Digital revolution needs a legal revolution
Since the announcement of our “digital transformation” initiative in September 2020, we’ve made great strides. A cabinet-level Digital Agency, which I oversee as minister, started operating last year, and coordinates the effort across government departments and the private sector. The Agency’s budget for this fiscal year is 472 billion yen, or a little over $4 billion. Priorities include promoting digital IDs, developing new digital public infrastructure, and accelerating research into next-generation semiconductors and post-5G telecom networks.

But achieving a digital revolution requires more than just upgrading technology. Increasingly, we’re finding that it requires a legal revolution, too.

The Special Commission on Digital Administrative Reform has identified some 9,000 rules and regulations that need to be revised to make online public services possible.
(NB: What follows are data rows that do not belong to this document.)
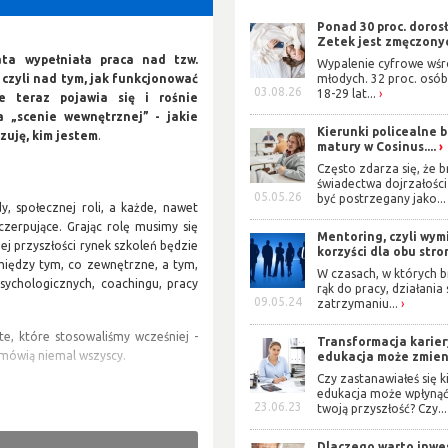
Ponad 30 proc. doros
Zetek jest zmęczonyc
ata wypełniała praca nad tzw.
Wypalenie cyfrowe wś
 czyli nad tym, jak funkcjonować
młodych. 32 proc. osób
03.08.26
18-29 lat...
e teraz pojawia się i rośnie
a „scenie wewnętrznej” - jakie
Kierunki policealne 
zuję, kim jestem
.
matury w Cosinus....
Często zdarza się, że b
świadectwa dojrzałośc
05.05.26
być postrzegany jako...
, społecznej roli, a każde, nawet
czerpujące. Grając rolę musimy się
Mentoring, czyli wym
szej przyszłości rynek szkoleń będzie
korzyści dla obu stro
między tym, co zewnętrzne, a tym,
W czasach, w których b
sychologicznych, coachingu, pracy
rąk do pracy, działania
09.05.24
zatrzymaniu...
e, które stosowaliśmy wcześniej -
Transformacja karier
j mówią niemal wszyscy.
edukacja może zmieni
Czy zastanawiałeś się ki
edukacja może wpłynąć
23.06.23
twoją przyszłość? Czy...
- tradycja zaczyna współistnieć z
o zrównoważenia rynku. Nie będzie
Dlaczego warto inwe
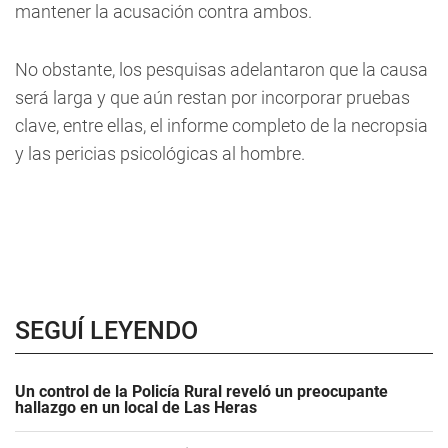
mantener la acusación contra ambos.
No obstante, los pesquisas adelantaron que la causa
será larga y que aún restan por incorporar pruebas
clave, entre ellas, el informe completo de la necropsia
y las pericias psicológicas al hombre.
SEGUÍ LEYENDO
Un control de la Policía Rural reveló un preocupante
hallazgo en un local de Las Heras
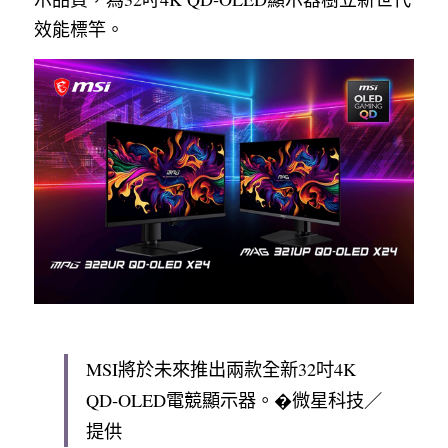
效能標竿。
MSI將於未來推出兩款全新32吋4K 
QD‑OLED電競顯示器。�微星科技／
提供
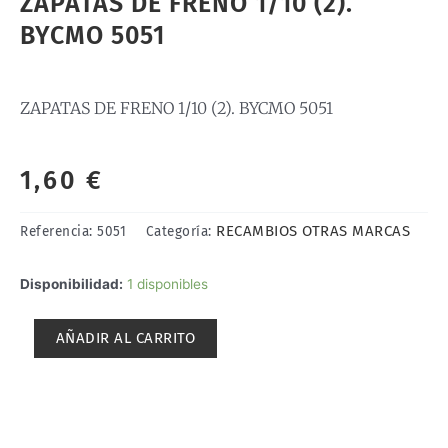
ZAPATAS DE FRENO 1/10 (2).
BYCMO 5051
ZAPATAS DE FRENO 1/10 (2). BYCMO 5051
1,60
€
RECAMBIOS OTRAS MARCAS
Referencia:
5051
Categoría:
ZAPATAS
Disponibilidad:
1 disponibles
DE
FRENO
AÑADIR AL CARRITO
1/10
(2).
BYCMO
5051
cantidad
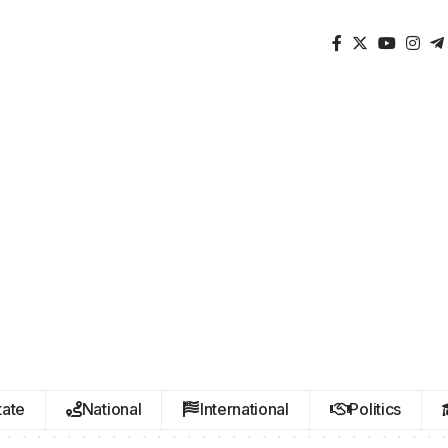
LATER
WhatsApp
Don’t Miss Out! Join Our
WhatsApp Group Today!
Get the latest news, updates, and exclusive
content delivered straight to your WhatsApp.
Join Now
Powered By KhushiHost
tate
National
International
Politics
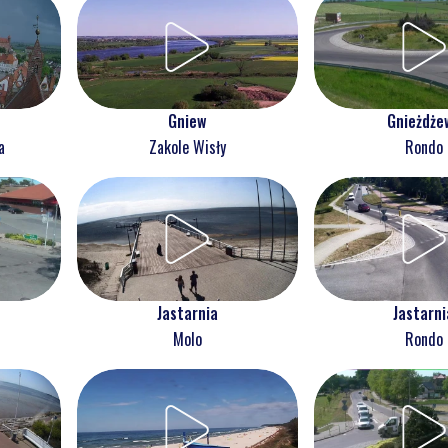
Gnieżdże
Gniew
Rondo
a
Zakole Wisły
Jastarnia
Jastarni
Molo
Rondo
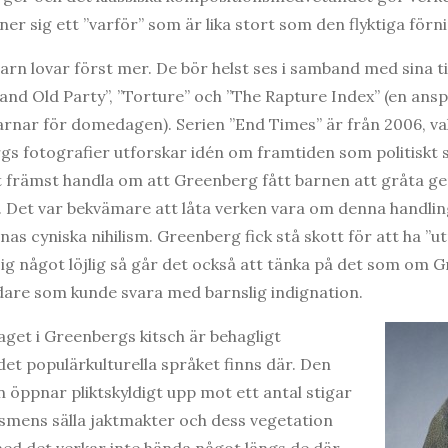
nner sig ett ”varför” som är lika stort som den flyktiga fö
rn lovar först mer. De bör helst ses i samband med sina tit
and Old Party”, ”Torture” och ”The Rapture Index” (en ans
rnar för domedagen). Serien ”End Times” är från 2006, valår
s fotografier utforskar idén om framtiden som politiskt s
 främst handla om att Greenberg fått barnen att gråta ge
s. Det var bekvämare att låta verken vara om denna handling
nas cyniska nihilism. Greenberg fick stå skott för att ha ”u
 sig något löjlig så går det också att tänka på det som om 
ndare som kunde svara med barnslig indignation.
get i Greenbergs kitsch är behagligt
 det populärkulturella språket finns där. Den
 öppnar pliktskyldigt upp mot ett antal stigar
smens sälla jaktmakter och dess vegetation
med det verkar inte hända något längs de där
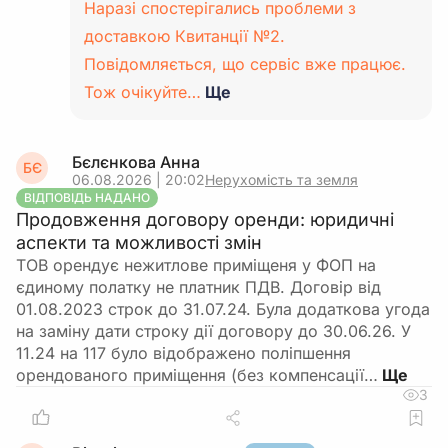
Наразі спостерігались проблеми з
доставкою Квитанції №2.
Повідомляється, що сервіс вже працює.
Тож очікуйте…
Ще
Бєлєнкова Анна
БЄ
06.08.2026 | 20:02
Нерухомість та земля
ВІДПОВІДЬ НАДАНО
Продовження договору оренди: юридичні
аспекти та можливості змін
ТОВ орендує нежитлове приміщеня у ФОП на
єдиному полатку не платник ПДВ. Договір від
01.08.2023 строк до 31.07.24. Була додаткова угода
на заміну дати строку дії договору до 30.06.26. У
11.24 на 117 було відображено поліпшення
орендованого приміщення (без компенсації…
3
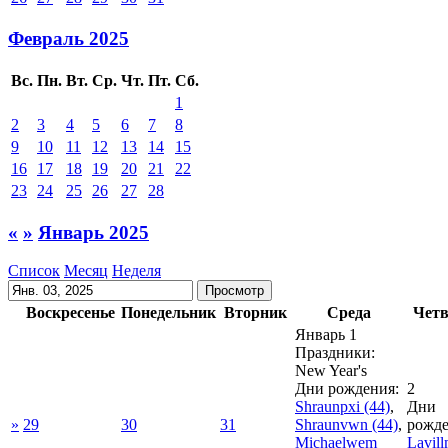
Февраль 2025
Вс.
Пн.
Вт.
Ср.
Чт.
Пт.
Сб.
1
2
3
4
5
6
7
8
9
10
11
12
13
14
15
16
17
18
19
20
21
22
23
24
25
26
27
28
«
»
Январь 2025
Список
Месяц
Неделя
Воскресенье
Понедельник
Вторник
Среда
Четв
Январь 1
Праздники:
New Year's
Дни рождения:
2
Shraunpxi
(44)
,
Дни
»
29
30
31
Shraunvwn
(44)
,
рожде
Michaelwem
Lavill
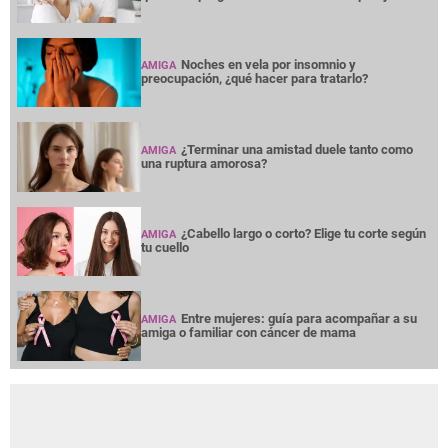
Noches en vela por insomnio y
AMIGA
preocupación, ¿qué hacer para tratarlo?
¿Terminar una amistad duele tanto como
AMIGA
una ruptura amorosa?
¿Cabello largo o corto? Elige tu corte según
AMIGA
tu cuello
Entre mujeres: guía para acompañar a su
AMIGA
amiga o familiar con cáncer de mama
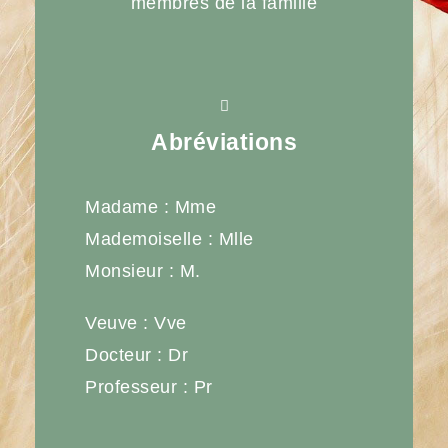
membres de la famille
Abréviations
Madame : Mme
Mademoiselle : Mlle
Monsieur : M.
Veuve : Vve
Docteur : Dr
Professeur : Pr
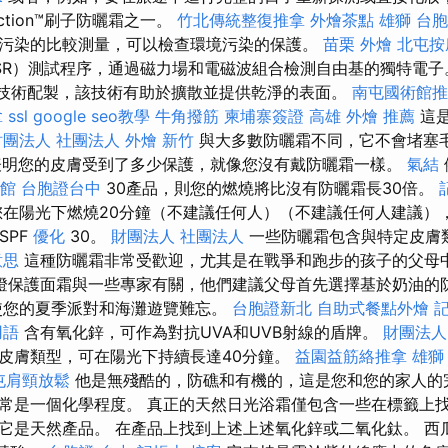
ection™刷子防曬霜之一。
竹北傳統整復推拿
外燴茶點
雄獅 台
污染的比較測量，可以檢查環境污染的保護。
苗栗 外燴
北屯按
R）測試程序，通過磁力場和電磁波組合檢測自由基的獨特電子。 
eZinc技術配製，該技術有助於擴散並提供乾淨的表面。
南屯國術館推
拿
ssl
google seo教學
牛角撥筋
柬埔寨簽證
高雄 外燴 推薦
這是
財團法人 社團法人
外燴 新竹
與大多數防曬霜不同，它不會堵塞毛
）表明您的皮膚受到了多少保護，就像您沒有戴防曬霜一樣。
氣結
館
台胞證台中
30產品，則您的燃燒將比沒有防曬霜長30倍。
在陽光下燃燒20分鐘（不建議任何人）（不建議任何人建議），
SPF
優化
30。
財團法人 社團法人
一些防曬霜包含與特定皮膚
意思
這種防曬霜非常受歡迎，尤其是在戰爭和跑步的孩子的父母
燈保護面霜與一些專家有關，他們建議父母首先選擇基於奶油的
使您的夏季派對和海灘遊覽難忘。
台胞證新北
自助式餐點外燴
記
用語
含有氧化鋅，可作為對抗UVA和UVB射線的盾牌。
財團法人
皮膚類型，可在陽光下持續長達40分鐘。
益園益筋絡推拿
雄獅
屯肩頸放鬆
他是無殘酷的，防礁和有機的，這是您和您的家人的
常是一個化學程度。 真正的天然日光浴霜僅包含一些在標籤上
它是天然產品。 在產品上找到上述上述氧化鋅或二氧化鈦。 西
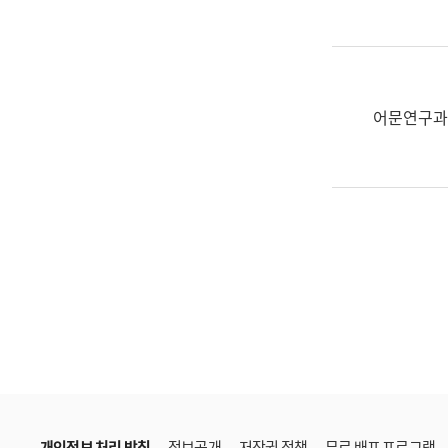
한
국
어
진
흥
어문연구과
과
수
어
점
자
진
흥
과
개인정보 처리 방침
정보공개
저작권 정책
무료 배포 프로그램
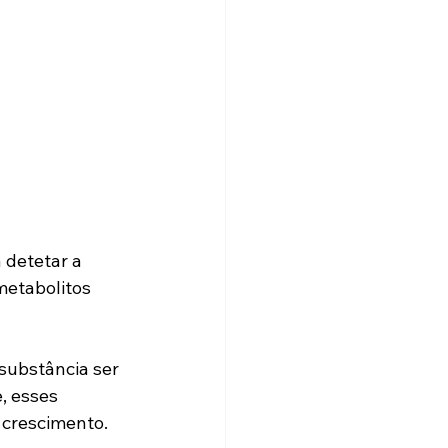
 detetar a 
etabolitos 
substância ser 
 esses 
 crescimento.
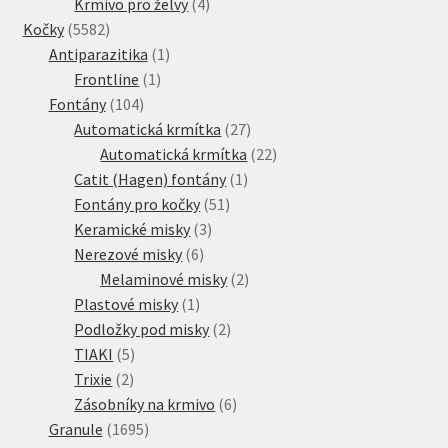
produkty
4
Krmivo pro želvy
4
5582
produkty
Kočky
5582
produktů
1
Antiparazitika
1
1
produkt
Frontline
1
104
produkt
Fontány
104
produktů
27
Automatická krmítka
27
produktů
22
Automatická krmítka
22
1
produktů
Catit (Hagen) fontány
1
51
produkt
Fontány pro kočky
51
3
produktů
Keramické misky
3
6
produkty
Nerezové misky
6
produktů
2
Melaminové misky
2
1
produkty
Plastové misky
1
produkt
2
Podložky pod misky
2
5
produkty
TIAKI
5
2
produktů
Trixie
2
produkty
6
Zásobníky na krmivo
6
1695
produktů
Granule
1695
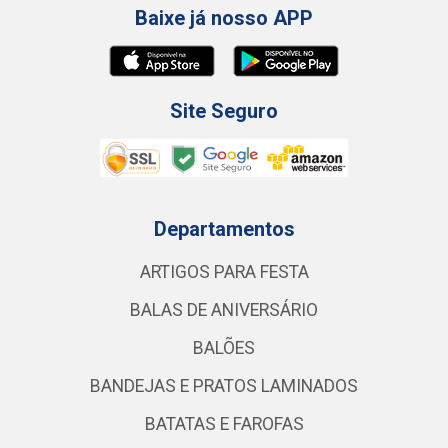
Baixe já nosso APP
Site Seguro
Departamentos
ARTIGOS PARA FESTA
BALAS DE ANIVERSÁRIO
BALÕES
BANDEJAS E PRATOS LAMINADOS
BATATAS E FAROFAS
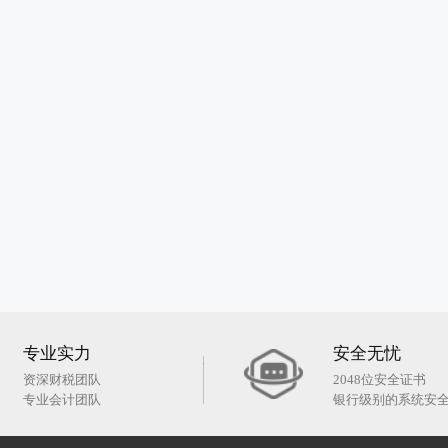
专业实力
安全无忧
资深财税团队
2048位安全证书
专业会计团队
银行级别的系统安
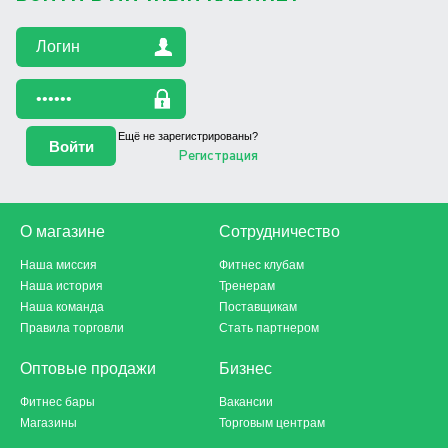
Ещё не зарегистрированы?
Регистрация
О магазине
Сотрудничество
Наша миссия
Фитнес клубам
Наша история
Тренерам
Наша команда
Поставщикам
Правила торговли
Стать партнером
Оптовые продажи
Бизнес
Фитнес бары
Вакансии
Магазины
Торговым центрам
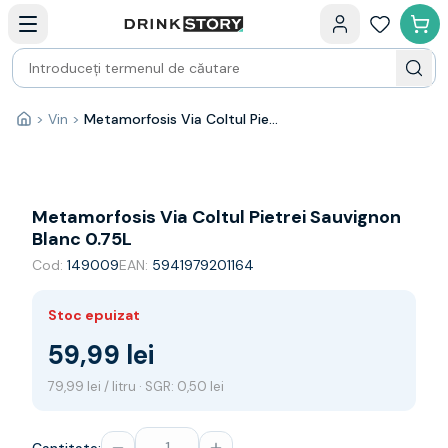
Categorii principale
Acasa
Bauturi fine — selectie
Produse Noi
Cosuri cadou
Pachete & Cadouri
>
Vin
>
Metamorfosis Via Coltul Pietrei Sauvignon Blanc 0.75L
Acasă
Vin
Tamaioasa
Shiraz
Riesling
Metamorfosis Via Coltul Pietrei Sauvignon
Franta
Blanc 0.75L
Spania
Cod:
149009
EAN:
5941979201164
Africa de Sud
Australia
Stoc epuizat
Germania
Noua Zeelanda
59,99 lei
Chile
79,99 lei / litru · SGR: 0,50 lei
Spumante
Prosecco
Sampanie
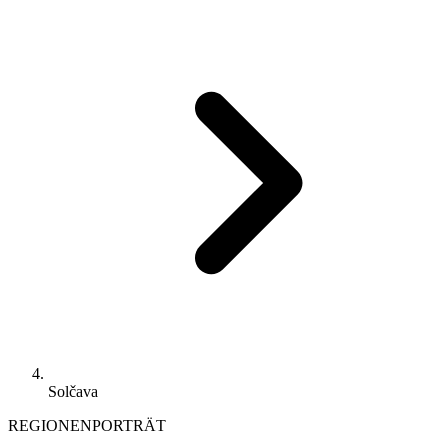
Solčava
REGIONENPORTRÄT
Amending them will be a daunting task, especially in a country whose legislative wheels can turn painfully slowly. But we have a plan to tackle it, one that we hope will serve as a model for other countries facing similar challenges.

First: how exactly do laws and regulations stand in the way of digital transformation? The problem is that behind every out-of-date administrative process is an out-of-date rule – a law that says, for instance, that forms need to be submitted in person or checked manually by an official. Such rules mean that, even if more up-to-date digital solutions exist, they can’t be implemented. The result is inefficiency and waste.

Take factory inspections, for example. Traditionally, inspectors visit factories on set timetables – say twice a year – to look for safety or environmental violations. Inspections often require that production lines be shut down, leading to lost production. But in modern “smart” factories, every piece of machinery is equipped with sensors that feed data about their operations into information networks. Regulators can use that data to keep an eye out for problems in real time. If it’s done right, everyone benefits – the public gets better regulation at lower cost, and the burden on businesses is reduced.

So how can a country change 9,000 laws? Obviously, amending them one-by-one would take too long. One solution is omnibus legislation, which will change many laws at once. The Special Commission has been sifting and categorising the problematic laws, looking for common issues, in order to make that process easier.

5 digital principles
Deciding how, exactly, the rules should be changed is another major challenge. To address it, the Special Commission has recently issued a set of five “digital principles” that would guide the amendment process, as well as all future new legislation.

The idea is that every law and regulation, national and local, has to tick five boxes before being adopted. The main principle is that all administrative procedures need to be executable digitally. The others are designed to ensure government data is standardized and sharable, and that regulation is fundamentally more agile – that is, flexible and focused on outcomes rather than procedures.